The Allman Brothers Band - Manley Field House, Syracuse University, April 7, 1972

by Kevin Wierzbicki

This live Allman Brothers Band concert was recorded during their "five man band" period when the line-up featured Gregg Allman on vocals and keyboards, Dickey Betts on guitar, Berry Oakley on bass and Jaimoe and Butch Trucks on drums.

Band founding member and guitarist Duane Allman had died in a motorcycle accident just six months before, so the two guitar interplay between he and Betts is not heard here. The overall guitar sound though is awesome as Betts' playing is, as always, phenomenal. In fact, the entire band is hot and the show is very enjoyable as it presents a snapshot of where the band was at in the early '70s.

The first half of the show finds the guys performing songs that pay tribute to some of the blues greats that influenced them, including songs that they really made their own and that would remain in the band's set for decades, like Blind Willie McTell's "Statesboro Blues," T-Bone Walker's "Stormy Monday" and the Elmore James classic "One Way Out."

The only original in the first half of the show, housed on disc one of this two CD set is Allman's "Ain't Wastin' Time No More," a cut from their new at the time Eat a Peach album. Besides Gregg's soulful vocals and Hammond B3 playing the cut also features sweet slide guitar from Betts and a ripping bass line from Oakley.

The first half of the show wraps up with a nearly 16-minute jam on Willie Cobbs' "You Don't Love Me" that gives everybody a chance to stretch out. The latter part of the show is exclusively original material that begins with a 15-minute jam on Betts' "In Memory of Elizabeth Reed," another cut that would remain in the band's live set for years.

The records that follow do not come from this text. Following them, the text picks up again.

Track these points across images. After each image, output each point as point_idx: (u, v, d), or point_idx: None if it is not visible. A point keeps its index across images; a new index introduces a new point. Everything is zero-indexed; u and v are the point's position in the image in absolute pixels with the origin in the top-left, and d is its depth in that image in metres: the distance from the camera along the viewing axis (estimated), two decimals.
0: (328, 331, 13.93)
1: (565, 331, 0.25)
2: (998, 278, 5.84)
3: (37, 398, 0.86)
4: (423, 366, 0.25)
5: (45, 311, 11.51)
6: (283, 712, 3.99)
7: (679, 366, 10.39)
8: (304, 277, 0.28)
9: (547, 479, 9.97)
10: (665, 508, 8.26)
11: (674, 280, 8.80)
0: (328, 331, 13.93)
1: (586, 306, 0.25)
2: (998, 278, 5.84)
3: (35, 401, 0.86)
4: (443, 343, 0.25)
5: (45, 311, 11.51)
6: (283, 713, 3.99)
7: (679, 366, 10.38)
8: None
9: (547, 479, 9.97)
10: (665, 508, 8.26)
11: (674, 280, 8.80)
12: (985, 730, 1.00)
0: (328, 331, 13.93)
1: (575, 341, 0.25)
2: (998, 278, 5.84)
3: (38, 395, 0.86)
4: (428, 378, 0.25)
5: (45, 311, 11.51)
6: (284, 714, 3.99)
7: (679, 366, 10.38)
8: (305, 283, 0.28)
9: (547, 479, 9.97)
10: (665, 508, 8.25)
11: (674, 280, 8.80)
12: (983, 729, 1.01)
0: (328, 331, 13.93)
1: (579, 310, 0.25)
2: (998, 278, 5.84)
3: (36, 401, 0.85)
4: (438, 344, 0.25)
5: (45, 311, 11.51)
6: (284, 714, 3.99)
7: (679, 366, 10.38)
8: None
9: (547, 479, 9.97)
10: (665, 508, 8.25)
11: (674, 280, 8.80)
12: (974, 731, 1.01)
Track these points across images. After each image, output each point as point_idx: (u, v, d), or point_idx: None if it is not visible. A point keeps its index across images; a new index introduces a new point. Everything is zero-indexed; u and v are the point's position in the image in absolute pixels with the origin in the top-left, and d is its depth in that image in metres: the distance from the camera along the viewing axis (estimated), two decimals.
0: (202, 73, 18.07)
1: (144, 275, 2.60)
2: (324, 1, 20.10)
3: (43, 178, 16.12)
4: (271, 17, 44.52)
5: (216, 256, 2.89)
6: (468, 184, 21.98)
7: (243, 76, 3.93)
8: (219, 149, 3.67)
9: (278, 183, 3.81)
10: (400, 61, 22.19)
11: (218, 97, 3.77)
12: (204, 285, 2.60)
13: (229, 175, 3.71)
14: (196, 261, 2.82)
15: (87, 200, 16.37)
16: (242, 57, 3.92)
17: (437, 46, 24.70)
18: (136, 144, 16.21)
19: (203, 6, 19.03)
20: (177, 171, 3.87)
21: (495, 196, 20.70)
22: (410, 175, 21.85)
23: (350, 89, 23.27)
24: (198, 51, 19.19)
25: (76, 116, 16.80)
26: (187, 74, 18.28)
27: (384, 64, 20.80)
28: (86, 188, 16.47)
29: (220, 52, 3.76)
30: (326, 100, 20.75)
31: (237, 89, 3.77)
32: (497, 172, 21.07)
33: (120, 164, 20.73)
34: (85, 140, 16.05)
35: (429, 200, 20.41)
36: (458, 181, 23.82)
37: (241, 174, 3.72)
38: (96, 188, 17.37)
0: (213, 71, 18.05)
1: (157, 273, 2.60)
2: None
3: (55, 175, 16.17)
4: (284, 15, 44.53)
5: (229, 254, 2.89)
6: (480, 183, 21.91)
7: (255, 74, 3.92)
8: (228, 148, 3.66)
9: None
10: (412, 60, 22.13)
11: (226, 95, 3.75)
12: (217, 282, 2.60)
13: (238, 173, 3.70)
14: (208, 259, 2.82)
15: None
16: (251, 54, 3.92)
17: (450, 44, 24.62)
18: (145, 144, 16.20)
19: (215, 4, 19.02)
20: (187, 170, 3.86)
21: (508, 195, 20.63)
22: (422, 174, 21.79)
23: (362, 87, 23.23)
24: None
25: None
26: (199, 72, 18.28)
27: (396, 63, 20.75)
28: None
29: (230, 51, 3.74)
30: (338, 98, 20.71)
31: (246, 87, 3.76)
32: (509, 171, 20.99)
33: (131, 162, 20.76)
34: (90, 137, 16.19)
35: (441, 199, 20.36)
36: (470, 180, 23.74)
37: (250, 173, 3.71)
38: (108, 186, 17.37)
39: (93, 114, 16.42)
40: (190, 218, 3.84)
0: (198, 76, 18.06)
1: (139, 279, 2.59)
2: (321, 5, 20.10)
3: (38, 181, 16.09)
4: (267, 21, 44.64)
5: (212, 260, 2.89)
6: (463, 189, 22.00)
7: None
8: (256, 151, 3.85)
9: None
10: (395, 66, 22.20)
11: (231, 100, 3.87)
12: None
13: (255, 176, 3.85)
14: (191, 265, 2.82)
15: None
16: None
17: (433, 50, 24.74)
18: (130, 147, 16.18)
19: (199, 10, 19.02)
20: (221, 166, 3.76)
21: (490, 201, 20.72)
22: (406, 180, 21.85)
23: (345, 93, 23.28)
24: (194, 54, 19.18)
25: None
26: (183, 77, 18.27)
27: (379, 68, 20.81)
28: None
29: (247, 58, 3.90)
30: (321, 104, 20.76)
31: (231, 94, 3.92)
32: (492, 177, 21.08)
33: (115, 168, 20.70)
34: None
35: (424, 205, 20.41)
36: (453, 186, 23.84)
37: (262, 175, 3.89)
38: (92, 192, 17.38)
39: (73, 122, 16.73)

That song is an instrumental but it's followed-up by two ABB vocal cuts that are very famous, the hit single and classic rock mainstay "Midnight Rider" and Allman's "Whipping Post" that in typical ABB fashion stretches to 20-minutes.

A shorter improvisation called "Syracuse Jam" is here too; the cut begins with some Betts riffing with the rest of the band falling in after a few bars. A nice bit of Southern rocking that builds in intensity, "Syracuse Jam" has never been repeated since this show and cannot be found on any other recording. Another ABB staple, "Hot 'Lanta," wraps up this fine show.